▶ **Work instructions**
From the entries below, copy every line that contains the string "blob". Treat uppercase and lowercase as different, so only lines with a case-exact match count.

*** Given records Section Begins ***

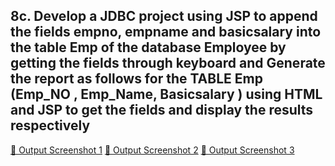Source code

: ## 8c. Develop a JDBC project using JSP to append the fields empno, empname and basicsalary into the table Emp of the database Employee by getting the fields through keyboard and Generate the report as follows for the TABLE Emp (Emp_NO , Emp_Name, Basicsalary ) using HTML and JSP to get the fields and display the results respectively

[🔗 Output Screenshot 1](https://github.com/SmShravya/Advanced-Java/blob/main/8%20JDBC%20JSP%20Programs%201/8c%20InsertEmployee_JDBC/insert....png) 
[🔗 Output Screenshot 2](https://github.com/SmShravya/Advanced-Java/blob/main/8%20JDBC%20JSP%20Programs%201/8c%20InsertEmployee_JDBC/insert1.........png)
[🔗 Output Screenshot 3](https://github.com/SmShravya/Advanced-Java/blob/main/8%20JDBC%20JSP%20Programs%201/8c%20InsertEmployee_JDBC/insert2......png)

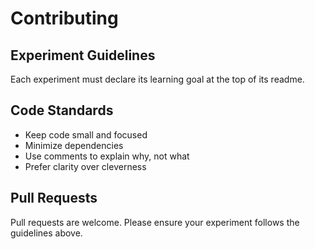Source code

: # Contributing

## Experiment Guidelines

Each experiment must declare its learning goal at the top of its readme.

## Code Standards

- Keep code small and focused
- Minimize dependencies 
- Use comments to explain why, not what
- Prefer clarity over cleverness

## Pull Requests

Pull requests are welcome. Please ensure your experiment follows the guidelines above.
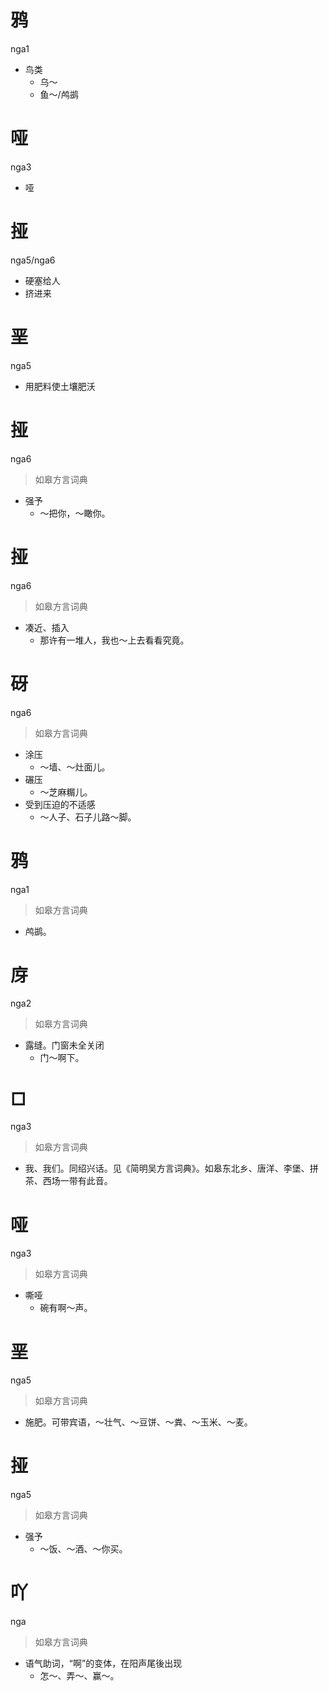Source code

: # 鸦
nga1
- 鸟类
  - 乌～
  - 鱼～/鸬鹚

# 哑
nga3
- 哑

# 挜
nga5/nga6
- 硬塞给人
- 挤进来

# 垩
nga5
- 用肥料使土壤肥沃

# 挜
nga6
> 如皋方言词典
- 强予
  - ～把你，～瞰你。

# 挜
nga6
> 如皋方言词典
- 凑近、插入
  - 那许有一堆人，我也～上去看看究竟。

# 砑
nga6
> 如皋方言词典
- 涂压
  - ～墙、～灶面儿。
- 碾压
  - ～芝麻糏儿。
- 受到压迫的不适感
  - ～人子、石子儿路～脚。

# 鸦
nga1
> 如皋方言词典
- 鸬鹚。

# 庌
nga2
> 如皋方言词典
- 露缝。门窗未全关闭
  - 门～啊下。

# □
nga3
> 如皋方言词典
- 我、我们。同绍兴话。见《简明吴方言词典》。如皋东北乡、唐洋、李堡、拼茶、西场一带有此音。

# 哑
nga3
> 如皋方言词典
- 嘶哑
  - 碗有啊～声。

# 垩
nga5
> 如皋方言词典
- 施肥。可带宾语，～壮气、～豆饼、～粪、～玉米、～麦。

# 挜
nga5
> 如皋方言词典
- 强予
  - ～饭、～酒、～你买。

# 吖
nga
> 如皋方言词典
- 语气助词，“啊”的变体，在阳声尾後出现
  - 怎～、弄～、赢～。
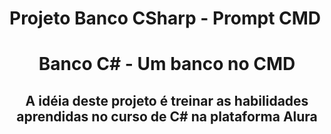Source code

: # Projeto Banco CSharp - Prompt CMD

<!DOCTYPE html>
<html lang="pt-br">
    <head>
        <meta charset="UTF-8">
        <link rel="stylesheet" href="style.css">
        <link href="https://fonts.googleapis.com/css?family=Montserrat&display=swap" rel="stylesheet">
    </head>
    <body>
        <header>
            <div class="cabecalho">
                <h1>Banco C# - Um banco no CMD</h1>
                <h2>A idéia deste projeto é treinar as habilidades aprendidas no curso de C# na plataforma Alura</h2>
            </div>
        </header>
    </body>
</html>
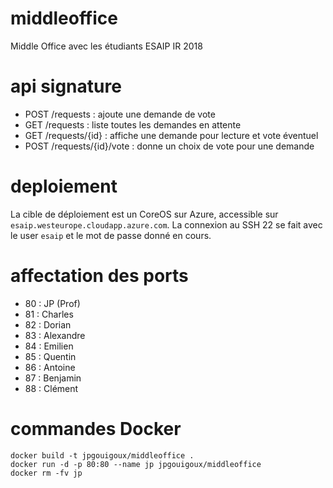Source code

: # middleoffice
Middle Office avec les étudiants ESAIP IR 2018

# api signature
- POST /requests : ajoute une demande de vote
- GET /requests : liste toutes les demandes en attente
- GET /requests/{id} : affiche une demande pour lecture et vote éventuel
- POST /requests/{id}/vote : donne un choix de vote pour une demande

# deploiement
La cible de déploiement est un CoreOS sur Azure, accessible sur `esaip.westeurope.cloudapp.azure.com`. La connexion au SSH 22 se fait avec le user `esaip` et le mot de passe donné en cours.

# affectation des ports
- 80 : JP (Prof)
- 81 : Charles
- 82 : Dorian
- 83 : Alexandre
- 84 : Emilien
- 85 : Quentin
- 86 : Antoine
- 87 : Benjamin
- 88 : Clément

# commandes Docker
    docker build -t jpgouigoux/middleoffice .
    docker run -d -p 80:80 --name jp jpgouigoux/middleoffice
    docker rm -fv jp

*** Given records Section Ends ***

▶ **Answer space**
[🔗 Output Screenshot 1](https://github.com/SmShravya/Advanced-Java/blob/main/8%20JDBC%20JSP%20Programs%201/8c%20InsertEmployee_JDBC/insert....png) 
[🔗 Output Screenshot 2](https://github.com/SmShravya/Advanced-Java/blob/main/8%20JDBC%20JSP%20Programs%201/8c%20InsertEmployee_JDBC/insert1.........png)
[🔗 Output Screenshot 3](https://github.com/SmShravya/Advanced-Java/blob/main/8%20JDBC%20JSP%20Programs%201/8c%20InsertEmployee_JDBC/insert2......png)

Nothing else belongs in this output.